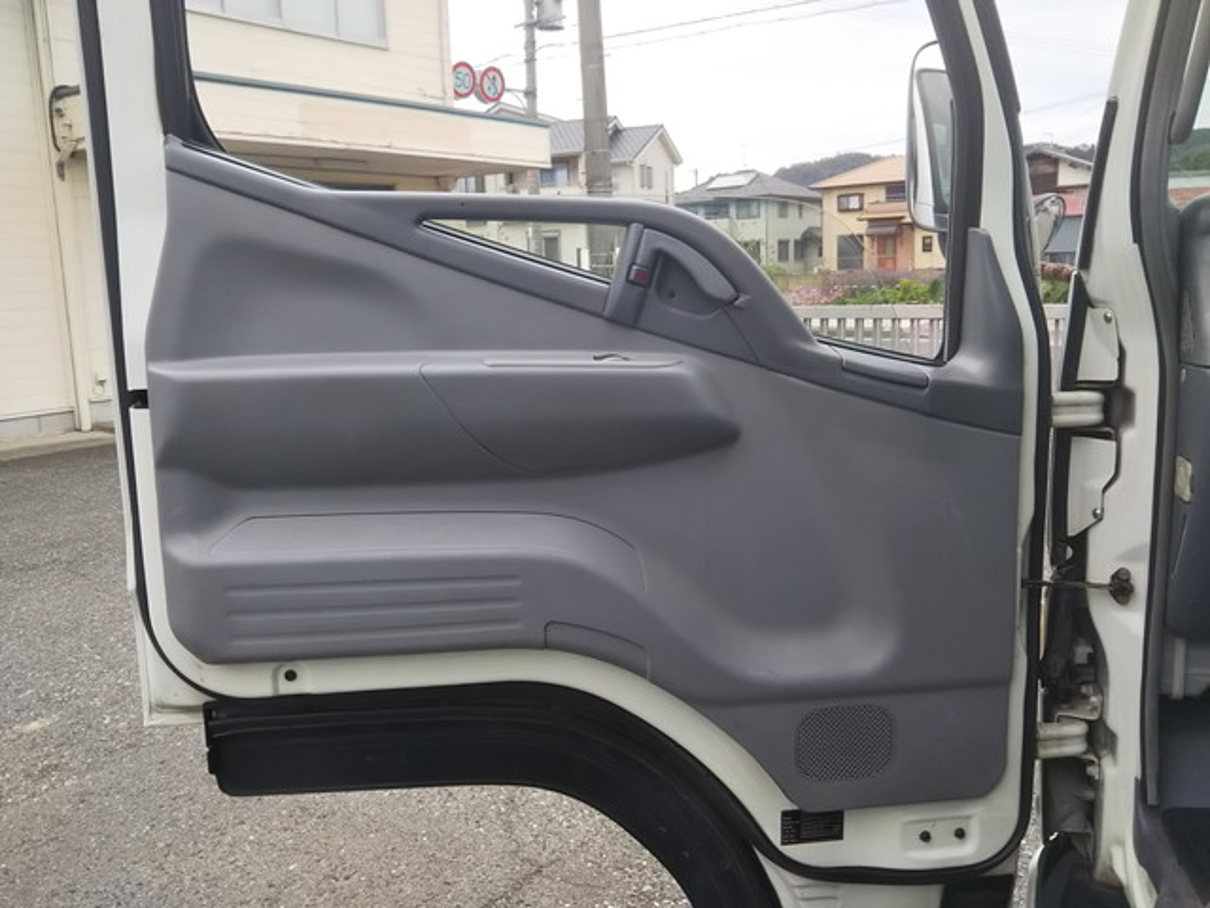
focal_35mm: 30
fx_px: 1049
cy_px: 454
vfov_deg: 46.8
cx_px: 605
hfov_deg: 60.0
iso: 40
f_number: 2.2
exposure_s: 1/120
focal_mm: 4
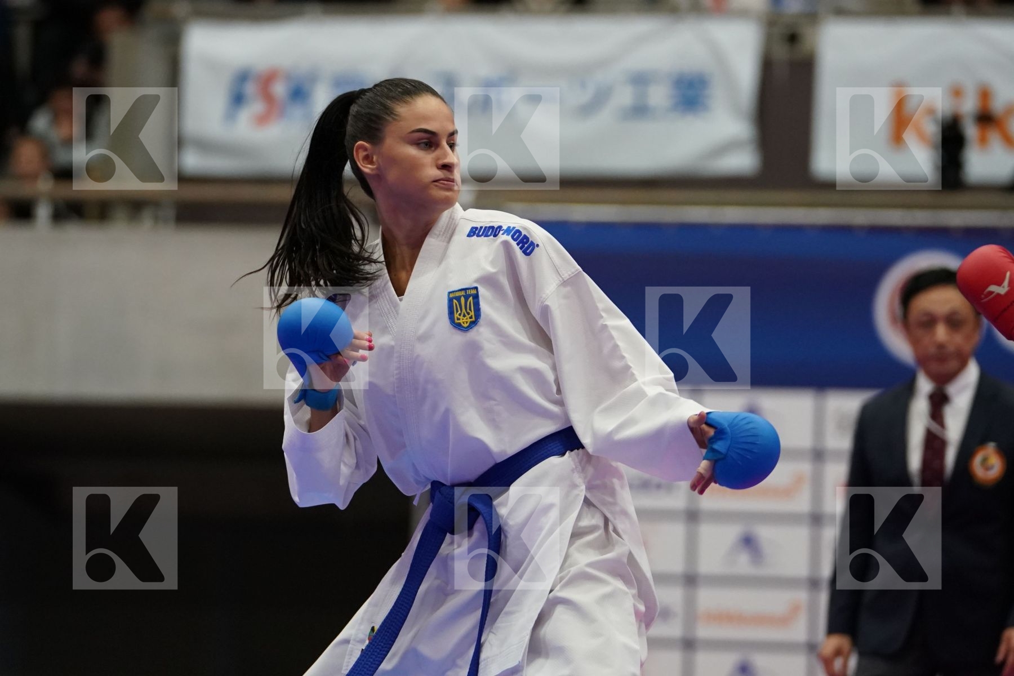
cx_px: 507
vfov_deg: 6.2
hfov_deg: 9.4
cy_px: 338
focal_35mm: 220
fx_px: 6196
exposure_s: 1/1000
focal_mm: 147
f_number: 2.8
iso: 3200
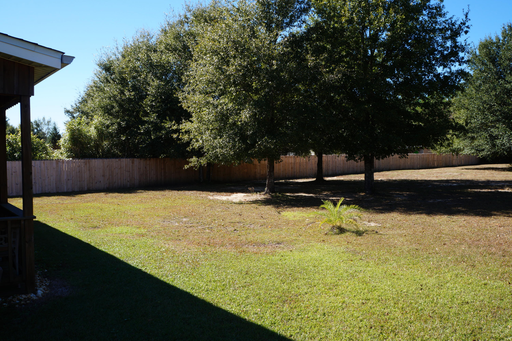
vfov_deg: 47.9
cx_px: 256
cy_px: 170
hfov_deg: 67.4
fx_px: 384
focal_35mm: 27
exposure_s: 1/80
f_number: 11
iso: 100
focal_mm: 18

--

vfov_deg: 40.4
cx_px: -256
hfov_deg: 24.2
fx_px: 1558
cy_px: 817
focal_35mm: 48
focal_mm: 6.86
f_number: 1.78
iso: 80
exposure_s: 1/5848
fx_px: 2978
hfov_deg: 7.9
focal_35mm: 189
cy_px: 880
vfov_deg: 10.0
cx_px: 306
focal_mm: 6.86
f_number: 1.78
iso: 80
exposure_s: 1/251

What to produce - Given the records above, return the lines starting at the one that holds "focal_35mm: 30" and ending at the one that holds "exposure_s: 1/80", exactly, and nothing besides; leave every picture out.

Answer section -
focal_35mm: 30
fx_px: 1049
cy_px: 454
vfov_deg: 46.8
cx_px: 605
hfov_deg: 60.0
iso: 40
f_number: 2.2
exposure_s: 1/120
focal_mm: 4
cx_px: 507
vfov_deg: 6.2
hfov_deg: 9.4
cy_px: 338
focal_35mm: 220
fx_px: 6196
exposure_s: 1/1000
focal_mm: 147
f_number: 2.8
iso: 3200
vfov_deg: 47.9
cx_px: 256
cy_px: 170
hfov_deg: 67.4
fx_px: 384
focal_35mm: 27
exposure_s: 1/80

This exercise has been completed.